I think your "discriminated" approach, option 2, yields simpler queries in some cases and doesn't seem much worse in the others so I'd go with it.
Consider using table per entity for comments and etc. More tables - better sharding and scaling. It's not a problem to control many similar tables for all frameworks I know.
One day you'll need to optimize reads from such structure. You can easily create agragating tables over base ones and lose a bit on writes.
One big table with dictionary may become uncontrollable one day.
Definitely go with the second approach where you have one table and store the element type for each row, it will give you a lot more flexibility. Basically when something can logically be done with fewer tables it is almost always better to go with fewer tables. One advantage that comes to my mind right now about your particular case, consider you want to delete all liked elements of a certain user, with your first approach you need to issue one query for each element type but with the second approach it can be done with only one query or consider when you want to add a new element type, with the first approach it involves creating a new table for each new type but with the second approach you shouldn't do anything...

Guidelines for join/link/many to many tables

I have my own theories on the best way to do this, but I think its a common topic and I'd be interested in the different methods people use. Here goes
Whats the best way to deal with many-to-many join tables, particularly as far as naming them goes, what to do when you need to add extra information to the relationship, and what to do whene there are multiple relationships between two tables?
Lets say you have two tables, Users and Events and need to store the attendees. So you create EventAttendees table. Then a requirement comes up to store the organisers. Should you
create an EventOrganisers table, so each new relationship is modelled with a join table
or
rename EventAttendees to UserEventRelationship (or some other name, like User2Event or UserEventMap or UserToEvent), and an IsAttending column and a IsOrganiser column i.e. You have a single table which you store all relationship info between two attendees
or
a bit of both (really?)
or
something else entirely?
Thoughts?
The easy answer to a generic question like this is, as always, "It all depends on the details".
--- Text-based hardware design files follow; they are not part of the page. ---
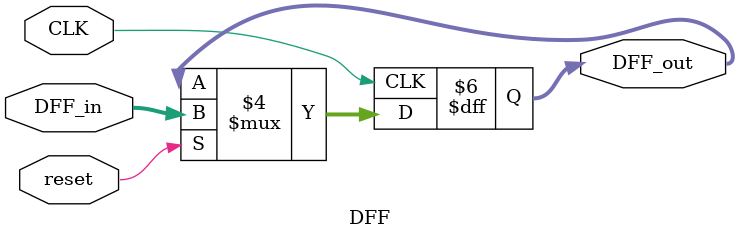
<source format=v>
`timescale 1ns / 1ps


module DFF(
    input CLK,
    input reset,
    input [31:0] DFF_in,
    output reg [31:0] DFF_out
);
    initial begin
        DFF_out=0;
    end
    always @(posedge CLK) begin
        if(reset==1)    DFF_out<=DFF_in;
    end
endmodule

</source>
But in general, I try to create fewer tables when this can be done without abusing the data definitions unduly. So in your example, I would probably add an isOrganizer column to the table, or maybe an attendeeType to allow for easy future expansion from audience/organizer to audience/organizer/speaker/caterer or whatever may be needed. Creating an extra table with essentially identical columns, where the table name is in effect a flag identifying the "attendee type", seems to me the wrong way to go both from a pristine design perspective and also from a practical point of view.
A single table is more flexible. With one table and a type field, if we want to know just the organizers -- like when we're sending invitations to a planning meaning -- fine, we write "select userid from userevent where eventid=? and attendeetype='O'". If we want to know everyone who will be there -- like when we're printing name cards for the lunch tables -- we just don't include the attendeetype test.
But suppose we have two tables. Then if we want just the organizers, okay, that's easy, join on the organizer table. But if we want both organizers and audience, then we have to do a union, which makes for more complicated queries and is usually slow. And if you're thinking, What's the big deal doing a union?, note that there may be more to the query. Perhaps a person can have multiple phone numbers and we care about this, so the query is not just joining user and eventAttendee but also phone. Maybe we want to know if they've attended previous conferences because we give special deals to "alumni", so we have to join in eventAttendee a second time, etc etc. A ten-table join with a union can get very messy and confusing to read.